'Without the pattern, many of these works would be impossible,' she says.
Paper cutting artist Mariapaola McGurk poses for a photograph at her exhibition, titled Finding the Pattern, at the Candice Berman Gallery in Bryanston, 9 March 2022. The exhibition runs until 24 March. Picture: Michel Bega
When the Covid pandemic struck, artist and business owner Mariapaola McGurk’s world came to a standstill.
At the time she was running a business in Johannesburg, paying staff salaries, studying for an MBA and raising a family. The pandemic forced her to shut her business and move away from the city.
McGurk turned to expanding her body of work in the little known medium of paper-cutting.
“I work with thin paper and cut out the work. It’s a very delicate and slow process,” she said.

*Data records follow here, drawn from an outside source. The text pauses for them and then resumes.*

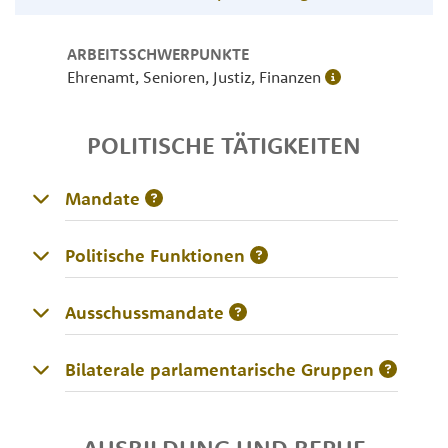
ARBEITSSCHWERPUNKTE
Ehrenamt, Senioren, Justiz, Finanzen
POLITISCHE TÄTIGKEITEN
Mandate
Politische Funktionen
Ausschussmandate
Bilaterale parlamentarische Gruppen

The culmination of the past two years is on exhibition at the Candice Berman Gallery in Bryanston, titled Finding the Pattern.
“When I grabbed my toolbox, I also grabbed a pile of photographic portraits of staff, artists and collaborators who worked with and visited our business.”
Her interpretation of these portraits form a large part of the exhibition.
“I started playing with pattern to both hold the work together and allow for negative spaces to form the composition. This technical solution led to a more conceptual questioning of the spaces between what actually holds us together.
“We live in the spaces in-between important or special occasions. It’s in those spaces that our lives come together. Without the pattern, many of these works would be impossible.”